Chaperonin-Ring's Twist is Critical for Folding Activity of Group II Chaperonin

Abstract

Group II chaperonin is an indispensable protein in archaea or in the eukaryotic cytosol that captures an unfolded protein and refolds it to the correct conformation in an ATP dependent manner. Chaperonin-mediated protein folding is achieved on the closure and opening of a built-in lid under ATP cycle. Recent study with cryo-electron microscopy and single particle analysis suggested that the ring structure of chaperonin twisted to seal off the central cavity. However such dynamics could not be traced experimentally since the motion was expected to be too small to detect by visible light technology.Here we show that ATP dependent dynamic motion of group II chaperonin from Thermococcus strain KS-1 at single molecular level with high accurate rotational view by diffracted X-ray tracking (DXT). DXT has been considered as a powerful technique in biological science for detecting subtle dynamic motion of the target protein at single molecular level.
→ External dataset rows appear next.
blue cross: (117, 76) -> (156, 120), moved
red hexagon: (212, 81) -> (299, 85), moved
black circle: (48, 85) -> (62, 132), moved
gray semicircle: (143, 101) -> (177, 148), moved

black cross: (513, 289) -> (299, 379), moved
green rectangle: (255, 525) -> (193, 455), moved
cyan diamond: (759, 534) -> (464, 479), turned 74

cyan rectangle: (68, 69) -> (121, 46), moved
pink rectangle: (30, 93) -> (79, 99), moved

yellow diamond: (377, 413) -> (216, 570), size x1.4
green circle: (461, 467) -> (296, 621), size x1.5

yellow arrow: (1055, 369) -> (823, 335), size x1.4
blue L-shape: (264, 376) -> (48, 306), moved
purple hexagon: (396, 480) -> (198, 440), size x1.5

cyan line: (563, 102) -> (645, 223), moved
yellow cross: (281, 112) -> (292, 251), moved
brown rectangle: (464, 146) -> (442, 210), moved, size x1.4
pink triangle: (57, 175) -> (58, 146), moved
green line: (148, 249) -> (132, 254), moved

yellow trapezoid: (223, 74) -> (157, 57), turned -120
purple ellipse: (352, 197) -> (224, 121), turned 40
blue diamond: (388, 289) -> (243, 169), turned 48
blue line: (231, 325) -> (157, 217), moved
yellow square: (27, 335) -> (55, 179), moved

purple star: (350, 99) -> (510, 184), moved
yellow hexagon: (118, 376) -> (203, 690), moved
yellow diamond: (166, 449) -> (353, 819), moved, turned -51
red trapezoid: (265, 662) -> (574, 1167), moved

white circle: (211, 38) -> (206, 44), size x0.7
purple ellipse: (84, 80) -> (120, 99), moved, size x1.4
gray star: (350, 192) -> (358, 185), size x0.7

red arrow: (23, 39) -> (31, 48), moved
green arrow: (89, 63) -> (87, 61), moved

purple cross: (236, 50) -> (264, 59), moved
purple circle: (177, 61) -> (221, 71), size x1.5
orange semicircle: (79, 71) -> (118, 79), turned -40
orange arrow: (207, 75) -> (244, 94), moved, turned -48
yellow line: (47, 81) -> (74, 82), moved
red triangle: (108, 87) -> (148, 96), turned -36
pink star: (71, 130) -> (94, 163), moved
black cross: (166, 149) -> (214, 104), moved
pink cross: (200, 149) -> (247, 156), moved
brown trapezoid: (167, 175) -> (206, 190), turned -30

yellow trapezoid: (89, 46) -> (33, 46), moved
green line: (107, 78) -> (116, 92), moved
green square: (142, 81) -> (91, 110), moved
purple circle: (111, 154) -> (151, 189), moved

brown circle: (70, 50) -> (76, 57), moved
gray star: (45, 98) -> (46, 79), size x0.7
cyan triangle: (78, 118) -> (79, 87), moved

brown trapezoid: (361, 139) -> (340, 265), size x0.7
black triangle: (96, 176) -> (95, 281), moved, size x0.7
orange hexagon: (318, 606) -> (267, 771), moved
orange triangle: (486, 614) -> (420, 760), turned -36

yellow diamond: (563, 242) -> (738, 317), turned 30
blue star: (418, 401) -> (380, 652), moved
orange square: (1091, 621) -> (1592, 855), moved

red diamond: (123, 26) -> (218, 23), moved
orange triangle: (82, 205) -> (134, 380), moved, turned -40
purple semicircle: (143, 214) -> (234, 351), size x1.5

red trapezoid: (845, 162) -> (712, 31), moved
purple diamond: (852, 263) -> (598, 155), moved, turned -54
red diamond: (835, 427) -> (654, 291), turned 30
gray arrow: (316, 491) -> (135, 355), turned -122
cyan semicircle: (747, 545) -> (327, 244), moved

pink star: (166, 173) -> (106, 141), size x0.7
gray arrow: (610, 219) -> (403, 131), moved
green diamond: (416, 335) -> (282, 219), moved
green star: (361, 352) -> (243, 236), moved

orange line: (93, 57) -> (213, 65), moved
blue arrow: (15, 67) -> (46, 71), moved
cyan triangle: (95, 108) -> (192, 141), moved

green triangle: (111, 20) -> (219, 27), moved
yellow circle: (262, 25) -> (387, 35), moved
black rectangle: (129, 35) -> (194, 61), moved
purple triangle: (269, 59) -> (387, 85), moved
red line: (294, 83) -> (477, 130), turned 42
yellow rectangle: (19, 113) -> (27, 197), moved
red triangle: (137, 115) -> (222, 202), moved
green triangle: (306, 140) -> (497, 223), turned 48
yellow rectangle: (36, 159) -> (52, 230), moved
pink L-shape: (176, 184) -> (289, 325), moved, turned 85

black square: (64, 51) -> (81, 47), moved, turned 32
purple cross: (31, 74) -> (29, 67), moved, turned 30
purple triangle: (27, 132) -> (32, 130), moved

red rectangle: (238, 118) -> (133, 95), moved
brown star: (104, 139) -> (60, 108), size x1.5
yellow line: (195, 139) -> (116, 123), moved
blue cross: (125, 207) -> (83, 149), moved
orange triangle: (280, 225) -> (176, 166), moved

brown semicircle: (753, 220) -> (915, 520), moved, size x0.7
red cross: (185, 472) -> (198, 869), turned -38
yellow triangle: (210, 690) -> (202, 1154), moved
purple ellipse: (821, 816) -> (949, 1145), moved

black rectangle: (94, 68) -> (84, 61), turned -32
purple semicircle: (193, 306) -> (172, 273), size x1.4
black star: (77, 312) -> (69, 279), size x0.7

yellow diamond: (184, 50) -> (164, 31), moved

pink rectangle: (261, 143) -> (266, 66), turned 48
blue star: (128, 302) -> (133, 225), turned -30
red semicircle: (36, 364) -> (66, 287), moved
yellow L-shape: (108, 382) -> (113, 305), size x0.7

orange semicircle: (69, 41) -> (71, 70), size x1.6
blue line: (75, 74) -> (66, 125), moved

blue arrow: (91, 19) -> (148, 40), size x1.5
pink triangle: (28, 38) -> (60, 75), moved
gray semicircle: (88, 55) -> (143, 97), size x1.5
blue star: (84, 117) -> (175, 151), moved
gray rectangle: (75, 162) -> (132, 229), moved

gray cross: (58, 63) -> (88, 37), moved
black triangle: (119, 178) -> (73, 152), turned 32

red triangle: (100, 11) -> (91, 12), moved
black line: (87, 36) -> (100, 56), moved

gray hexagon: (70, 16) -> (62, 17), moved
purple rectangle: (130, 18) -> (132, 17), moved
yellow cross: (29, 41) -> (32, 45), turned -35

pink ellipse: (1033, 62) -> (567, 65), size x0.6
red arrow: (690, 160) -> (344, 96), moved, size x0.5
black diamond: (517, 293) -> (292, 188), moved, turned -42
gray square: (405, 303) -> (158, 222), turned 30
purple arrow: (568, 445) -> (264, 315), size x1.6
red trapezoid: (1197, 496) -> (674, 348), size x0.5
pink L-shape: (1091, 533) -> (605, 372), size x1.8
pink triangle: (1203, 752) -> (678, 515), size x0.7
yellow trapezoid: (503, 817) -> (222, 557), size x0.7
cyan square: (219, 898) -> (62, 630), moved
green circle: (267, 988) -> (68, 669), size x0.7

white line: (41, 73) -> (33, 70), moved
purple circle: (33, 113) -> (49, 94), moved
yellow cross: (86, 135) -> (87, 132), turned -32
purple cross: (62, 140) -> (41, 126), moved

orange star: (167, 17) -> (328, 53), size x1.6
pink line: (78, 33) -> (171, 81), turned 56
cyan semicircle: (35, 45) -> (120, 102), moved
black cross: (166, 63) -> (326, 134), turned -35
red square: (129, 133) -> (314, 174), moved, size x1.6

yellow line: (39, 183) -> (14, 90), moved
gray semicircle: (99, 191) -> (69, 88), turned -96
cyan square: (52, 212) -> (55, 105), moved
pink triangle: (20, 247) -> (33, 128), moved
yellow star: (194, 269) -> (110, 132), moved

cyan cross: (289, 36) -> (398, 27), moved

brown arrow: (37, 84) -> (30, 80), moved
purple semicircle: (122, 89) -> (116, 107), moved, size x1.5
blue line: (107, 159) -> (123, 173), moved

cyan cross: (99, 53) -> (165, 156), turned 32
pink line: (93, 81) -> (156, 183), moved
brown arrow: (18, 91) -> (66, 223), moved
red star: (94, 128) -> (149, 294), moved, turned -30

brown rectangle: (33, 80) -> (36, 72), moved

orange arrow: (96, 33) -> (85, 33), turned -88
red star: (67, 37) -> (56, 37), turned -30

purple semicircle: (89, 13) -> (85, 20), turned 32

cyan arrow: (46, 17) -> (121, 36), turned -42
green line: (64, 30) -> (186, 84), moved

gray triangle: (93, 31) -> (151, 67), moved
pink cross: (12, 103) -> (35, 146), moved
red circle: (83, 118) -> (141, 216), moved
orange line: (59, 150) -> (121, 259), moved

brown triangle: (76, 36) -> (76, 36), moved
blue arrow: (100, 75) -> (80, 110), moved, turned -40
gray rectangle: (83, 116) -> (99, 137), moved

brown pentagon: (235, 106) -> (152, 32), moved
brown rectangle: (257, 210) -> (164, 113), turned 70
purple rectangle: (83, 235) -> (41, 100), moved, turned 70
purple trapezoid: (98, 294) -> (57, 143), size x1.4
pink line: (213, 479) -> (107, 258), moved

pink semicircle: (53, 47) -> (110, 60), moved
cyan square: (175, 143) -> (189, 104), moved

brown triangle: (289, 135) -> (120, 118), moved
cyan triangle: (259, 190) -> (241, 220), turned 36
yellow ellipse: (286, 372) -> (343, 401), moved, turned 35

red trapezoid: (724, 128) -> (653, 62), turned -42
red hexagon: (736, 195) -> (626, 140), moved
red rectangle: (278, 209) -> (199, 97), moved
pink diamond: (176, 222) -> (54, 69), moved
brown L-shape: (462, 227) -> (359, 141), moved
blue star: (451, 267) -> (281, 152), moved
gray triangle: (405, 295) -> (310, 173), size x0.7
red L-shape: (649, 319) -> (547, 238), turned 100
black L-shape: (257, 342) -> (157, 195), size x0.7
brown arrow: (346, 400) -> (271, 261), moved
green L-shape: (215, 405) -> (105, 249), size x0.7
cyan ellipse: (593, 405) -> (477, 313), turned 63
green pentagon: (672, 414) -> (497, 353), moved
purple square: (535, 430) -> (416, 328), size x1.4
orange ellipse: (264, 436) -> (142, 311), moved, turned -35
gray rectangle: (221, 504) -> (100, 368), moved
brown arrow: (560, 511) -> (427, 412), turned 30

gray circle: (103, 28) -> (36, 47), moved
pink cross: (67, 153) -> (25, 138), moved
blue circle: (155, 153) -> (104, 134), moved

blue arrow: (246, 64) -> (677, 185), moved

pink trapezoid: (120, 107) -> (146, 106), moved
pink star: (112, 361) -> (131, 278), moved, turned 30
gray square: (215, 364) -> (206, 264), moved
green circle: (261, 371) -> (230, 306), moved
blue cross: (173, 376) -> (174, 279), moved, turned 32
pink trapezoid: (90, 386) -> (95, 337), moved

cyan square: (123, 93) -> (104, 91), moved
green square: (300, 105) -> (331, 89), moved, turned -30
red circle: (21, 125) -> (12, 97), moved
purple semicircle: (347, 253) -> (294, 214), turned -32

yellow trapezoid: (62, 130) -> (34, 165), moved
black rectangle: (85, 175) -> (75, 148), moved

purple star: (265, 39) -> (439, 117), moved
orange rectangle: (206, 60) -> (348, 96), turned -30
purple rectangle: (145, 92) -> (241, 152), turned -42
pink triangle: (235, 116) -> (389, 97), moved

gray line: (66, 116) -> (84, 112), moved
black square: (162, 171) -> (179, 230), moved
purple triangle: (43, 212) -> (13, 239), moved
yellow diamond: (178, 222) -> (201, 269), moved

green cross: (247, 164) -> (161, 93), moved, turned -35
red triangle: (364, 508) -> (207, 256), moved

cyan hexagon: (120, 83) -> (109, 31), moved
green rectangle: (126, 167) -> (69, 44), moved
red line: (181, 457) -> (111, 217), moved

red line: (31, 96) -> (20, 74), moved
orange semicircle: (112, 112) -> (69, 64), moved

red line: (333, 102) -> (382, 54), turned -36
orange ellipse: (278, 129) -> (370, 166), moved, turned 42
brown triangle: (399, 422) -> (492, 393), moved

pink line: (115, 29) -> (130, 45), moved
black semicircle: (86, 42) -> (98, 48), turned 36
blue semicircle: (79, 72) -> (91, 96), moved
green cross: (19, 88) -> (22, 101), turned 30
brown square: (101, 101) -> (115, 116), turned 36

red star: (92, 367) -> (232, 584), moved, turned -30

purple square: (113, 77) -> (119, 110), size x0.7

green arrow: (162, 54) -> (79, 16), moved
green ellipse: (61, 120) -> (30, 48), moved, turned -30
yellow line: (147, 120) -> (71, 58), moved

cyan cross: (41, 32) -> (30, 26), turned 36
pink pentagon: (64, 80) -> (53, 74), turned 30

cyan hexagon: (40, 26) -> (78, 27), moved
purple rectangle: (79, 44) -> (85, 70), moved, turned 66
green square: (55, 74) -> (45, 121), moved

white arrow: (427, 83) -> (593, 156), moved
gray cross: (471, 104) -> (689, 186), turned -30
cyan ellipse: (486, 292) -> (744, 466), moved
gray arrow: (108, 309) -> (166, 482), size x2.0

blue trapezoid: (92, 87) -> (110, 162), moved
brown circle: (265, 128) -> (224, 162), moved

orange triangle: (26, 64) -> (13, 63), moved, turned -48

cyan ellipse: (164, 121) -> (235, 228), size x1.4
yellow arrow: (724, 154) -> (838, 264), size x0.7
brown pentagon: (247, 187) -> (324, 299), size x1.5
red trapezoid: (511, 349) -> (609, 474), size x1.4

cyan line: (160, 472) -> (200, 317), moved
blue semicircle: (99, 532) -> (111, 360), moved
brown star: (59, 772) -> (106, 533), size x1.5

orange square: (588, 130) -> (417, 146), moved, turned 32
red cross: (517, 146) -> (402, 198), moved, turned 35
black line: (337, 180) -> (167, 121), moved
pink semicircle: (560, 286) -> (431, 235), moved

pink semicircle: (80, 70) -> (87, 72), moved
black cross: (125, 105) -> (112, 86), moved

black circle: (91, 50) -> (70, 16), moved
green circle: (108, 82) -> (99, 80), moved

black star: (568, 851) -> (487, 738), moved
The dynamics of a single protein can be monitored through trajectory of the Laue spot from the nanocrystal which was labeled on the objective protein immobilized on the substrate surface. UV-light triggered DXT using caged ATP revealed that the chaperonin’s lid closed partially within one second after ATP binding, the closed ring twisted counter clock-wisely from top to bottom view of chaperonin with 130 m rad/sec in angular speed within 2 to 6 seconds, and the twisted ring turned back to the original open state with 80 m rad/sec clockwise twisting motion. Our analyses with precise rotational and macroscopic views for chaperonin’s dynamics show that there are distinct two modes in lid-closure process, in-cooperative closure and cooperative counter-clockwise twisting motion. Moreover, we found that the ring’s twisting motion correlated to the folding activity of group II chaperonin.